Earlier drafts in the 2025 session would have repealed the admissibility bar, and some commentary written mid-session assumed the change would pass. It did not. Act 42, the law that actually emerged, rewrote liquor liability and fault apportionment and never amended the seat belt statute.[2]
A standalone repeal bill, S. 280, was introduced in January 2025 and remains parked in the Senate Judiciary Committee.[3] Until something like it passes, the rule stands: seat belt evidence stays out.
If that changes, this page will change. The defense bar wants the rule gone, insurers lobby for it most sessions, and claims arising after any future repeal would face a different fight. It is one more reason not to leave a claim sitting: today's evidence rules govern today's cases.
How Insurers Use the Seat Belt Anyway, Outside the Courtroom
The statute governs what a jury hears. It does not stop an adjuster from working the phones.
Unbuckled victims routinely hear some version of "you weren't wearing your seat belt, so your claim is worth less." As a statement of South Carolina law, that is false. As a negotiating tactic against an unrepresented person, it works often enough to keep using.
The same pressure shows up as a lowball first offer justified by "injury causation questions," or a recorded-statement question designed to get non-use on tape. None of it survives contact with a lawyer who knows the statute, which is much of the point of having one.

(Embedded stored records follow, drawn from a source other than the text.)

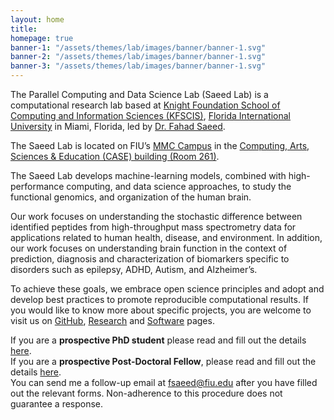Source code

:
 ```yaml
---
layout: home
title: 
homepage: true
banner-1: "/assets/themes/lab/images/banner/banner-1.svg"
banner-2: "/assets/themes/lab/images/banner/banner-1.svg"
banner-3: "/assets/themes/lab/images/banner/banner-1.svg"
---
```

The Parallel Computing and Data Science Lab (Saeed Lab) is a computational research lab based at [Knight Foundation School of Computing and Information Sciences (KFSCIS)](https://www.cis.fiu.edu/), [Florida International University](https://www.fiu.edu/) in Miami, Florida, led by [Dr. Fahad Saeed](https://prof-s.github.io/). 

The Saeed Lab is located on FIU’s [MMC Campus](https://campusmaps.fiu.edu/docs/MMC.pdf) in the [Computing, Arts, Sciences & Education (CASE) building (Room 261)](https://campusmaps.fiu.edu/index.html#/campus/MMC).

The Saeed Lab develops machine-learning models, combined with high-performance computing, and data science approaches, to study the functional genomics, and organization of the human brain.

Our work focuses on understanding the stochastic difference between identified peptides from high-throughput mass spectrometry data for applications related to human health, disease, and environment. In addition, our work focuses on understanding brain function in the context of prediction, diagnosis and characterization of biomarkers specific to disorders such as epilepsy, ADHD, Autism, and Alzheimer’s.

To achieve these goals, we embrace open science principles and adopt and develop best practices to promote reproducible computational results. If you would like to know more about specific projects, you are welcome to visit us on [GitHub](https://github.com/pcdslab), [Research](https://pcdslab.github.io/projects/) and [Software](https://pcdslab.github.io/Software/) pages.

If you are a **prospective PhD student** please read and fill out the details [here](https://forms.gle/vwzi6fVkr1rHoxj96).<br>
If you are a **prospective Post-Doctoral Fellow**, please read and fill out the details [here](https://forms.gle/vxJ3HMiydeV8scPo7).<br>
You can send me a follow-up email at <fsaeed@fiu.edu> after you have filled out the relevant forms. Non-adherence to this procedure does not guarantee a response.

One honest caveat: the ticket itself is real. Adults can be cited for riding unbuckled, and the fine is yours to pay. What the citation cannot do is follow you into the civil case.

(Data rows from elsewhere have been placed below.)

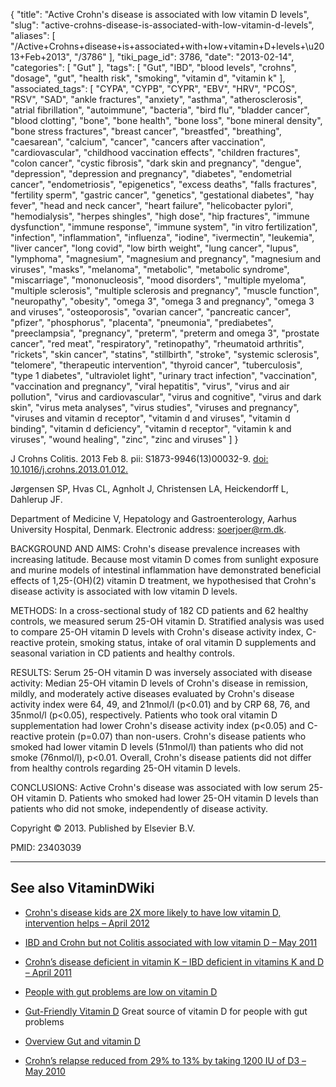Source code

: {
    "title": "Active Crohn's disease is associated with low vitamin D levels",
    "slug": "active-crohns-disease-is-associated-with-low-vitamin-d-levels",
    "aliases": [
        "/Active+Crohns+disease+is+associated+with+low+vitamin+D+levels+\u2013+Feb+2013",
        "/3786"
    ],
    "tiki_page_id": 3786,
    "date": "2013-02-14",
    "categories": [
        "Gut"
    ],
    "tags": [
        "Gut",
        "IBD",
        "blood levels",
        "crohns",
        "dosage",
        "gut",
        "health risk",
        "smoking",
        "vitamin d",
        "vitamin k"
    ],
    "associated_tags": [
        "CYPA",
        "CYPB",
        "CYPR",
        "EBV",
        "HRV",
        "PCOS",
        "RSV",
        "SAD",
        "ankle fractures",
        "anxiety",
        "asthma",
        "atherosclerosis",
        "atrial fibrillation",
        "autoimmune",
        "bacteria",
        "bird flu",
        "bladder cancer",
        "blood clotting",
        "bone",
        "bone health",
        "bone loss",
        "bone mineral density",
        "bone stress fractures",
        "breast cancer",
        "breastfed",
        "breathing",
        "caesarean",
        "calcium",
        "cancer",
        "cancers after vaccination",
        "cardiovascular",
        "childhood vaccination effects",
        "children fractures",
        "colon cancer",
        "cystic fibrosis",
        "dark skin and pregnancy",
        "dengue",
        "depression",
        "depression and pregnancy",
        "diabetes",
        "endometrial cancer",
        "endometriosis",
        "epigenetics",
        "excess deaths",
        "falls fractures",
        "fertility sperm",
        "gastric cancer",
        "genetics",
        "gestational diabetes",
        "hay fever",
        "head and neck cancer",
        "heart failure",
        "helicobacter pylori",
        "hemodialysis",
        "herpes shingles",
        "high dose",
        "hip fractures",
        "immune dysfunction",
        "immune response",
        "immune system",
        "in vitro fertilization",
        "infection",
        "inflammation",
        "influenza",
        "iodine",
        "ivermectin",
        "leukemia",
        "liver cancer",
        "long covid",
        "low birth weight",
        "lung cancer",
        "lupus",
        "lymphoma",
        "magnesium",
        "magnesium and pregnancy",
        "magnesium and viruses",
        "masks",
        "melanoma",
        "metabolic",
        "metabolic syndrome",
        "miscarriage",
        "mononucleosis",
        "mood disorders",
        "multiple myeloma",
        "multiple sclerosis",
        "multiple sclerosis and pregnancy",
        "muscle function",
        "neuropathy",
        "obesity",
        "omega 3",
        "omega 3 and pregnancy",
        "omega 3 and viruses",
        "osteoporosis",
        "ovarian cancer",
        "pancreatic cancer",
        "pfizer",
        "phosphorus",
        "placenta",
        "pneumonia",
        "prediabetes",
        "preeclampsia",
        "pregnancy",
        "preterm",
        "preterm and omega 3",
        "prostate cancer",
        "red meat",
        "respiratory",
        "retinopathy",
        "rheumatoid arthritis",
        "rickets",
        "skin cancer",
        "statins",
        "stillbirth",
        "stroke",
        "systemic sclerosis",
        "telomere",
        "therapeutic intervention",
        "thyroid cancer",
        "tuberculosis",
        "type 1 diabetes",
        "ultraviolet light",
        "urinary tract infection",
        "vaccination",
        "vaccination and pregnancy",
        "viral hepatitis",
        "virus",
        "virus and air pollution",
        "virus and cardiovascular",
        "virus and cognitive",
        "virus and dark skin",
        "virus meta analyses",
        "virus studies",
        "viruses and pregnancy",
        "viruses and vitamin d receptor",
        "vitamin d and viruses",
        "vitamin d binding",
        "vitamin d deficiency",
        "vitamin d receptor",
        "vitamin k and viruses",
        "wound healing",
        "zinc",
        "zinc and viruses"
    ]
}


J Crohns Colitis. 2013 Feb 8. pii: S1873-9946(13)00032-9. [doi: 10.1016/j.crohns.2013.01.012.](https://doi.org/10.1016/j.crohns.2013.01.012.) 

Jørgensen SP, Hvas CL, Agnholt J, Christensen LA, Heickendorff L, Dahlerup JF.

Department of Medicine V, Hepatology and Gastroenterology, Aarhus University Hospital, Denmark. Electronic address: soerjoer@rm.dk.

BACKGROUND AND AIMS: Crohn's disease prevalence increases with increasing latitude. Because most vitamin D comes from sunlight exposure and murine models of intestinal inflammation have demonstrated beneficial effects of 1,25-(OH)(2) vitamin D treatment, we hypothesised that Crohn's disease activity is associated with low vitamin D levels.

METHODS: In a cross-sectional study of 182 CD patients and 62 healthy controls, we measured serum 25-OH vitamin D. Stratified analysis was used to compare 25-OH vitamin D levels with Crohn's disease activity index, C-reactive protein, smoking status, intake of oral vitamin D supplements and seasonal variation in CD patients and healthy controls.

RESULTS: Serum 25-OH vitamin D was inversely associated with disease activity: Median 25-OH vitamin D levels of Crohn's disease in remission, mildly, and moderately active diseases evaluated by Crohn's disease activity index were 64, 49, and 21nmol/l (p<0.01) and by CRP 68, 76, and 35nmol/l (p<0.05), respectively. Patients who took oral vitamin D supplementation had lower Crohn's disease activity index (p<0.05) and C-reactive protein (p=0.07) than non-users. Crohn's disease patients who smoked had lower vitamin D levels (51nmol/l) than patients who did not smoke (76nmol/l), p<0.01. Overall, Crohn's disease patients did not differ from healthy controls regarding 25-OH vitamin D levels.

CONCLUSIONS: Active Crohn's disease was associated with low serum 25-OH vitamin D. Patients who smoked had lower 25-OH vitamin D levels than patients who did not smoke, independently of disease activity.

Copyright © 2013. Published by Elsevier B.V.

PMID:     23403039

---

## See also VitaminDWiki

* [Crohn's disease kids are 2X more likely to have low vitamin D, intervention helps – April 2012](/tags/crohns-disease-kids-are-2x-more-likely-to-have-low-vitamin-d-intervention-helps-april-2012.html)

* [IBD and Crohn but not Colitis associated with low vitamin D – May 2011](/tags/ibd-and-crohn-but-not-colitis-associated-with-low-vitamin-d-may-2011.html)

* [Crohn’s disease deficient in vitamin K – IBD deficient in vitamins K and D – April 2011](/tags/crohns-disease-deficient-in-vitamin-k-ibd-deficient-in-vitamins-k-and-d-april-2011.html)

* [People with gut problems are low on vitamin D](/tags/people-with-gut-problems-are-low-on-vitamin-d.html)

* [Gut-Friendly Vitamin D](/tags/gut-friendly-vitamin-d.html) Great source of vitamin D for people with gut problems

* [Overview Gut and vitamin D](/tags/overview-gut-and-vitamin-d.html)

* [Crohn’s relapse reduced from 29% to 13% by taking 1200 IU of D3 – May 2010](/tags/crohns-relapse-reduced-from-29-to-13-by-taking-1200-iu-of-d3-may-2010.html)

What Actually Decides an Unbuckled Victim's Case Value
With the seat belt off the table, the case turns on the same drivers as any other South Carolina crash claim: liability evidence against the at-fault driver, the medical record of your injuries, the income the crash took, and the insurance available to collect from.
Severe injuries are common in unbuckled crashes, ejections, facial trauma, head injuries, and severity raises stakes on both sides. The insurer works harder to find fault arguments it can use, and the file has to be built to answer them with reconstruction, witnesses, and medical proof. What those claims tend to resolve for, and why, is covered in our guide to the average car accident settlement in South Carolina.
Buckle up anyway. The statute protects your claim; the belt protects your life, and everyone at this firm would rather you never need the first sentence.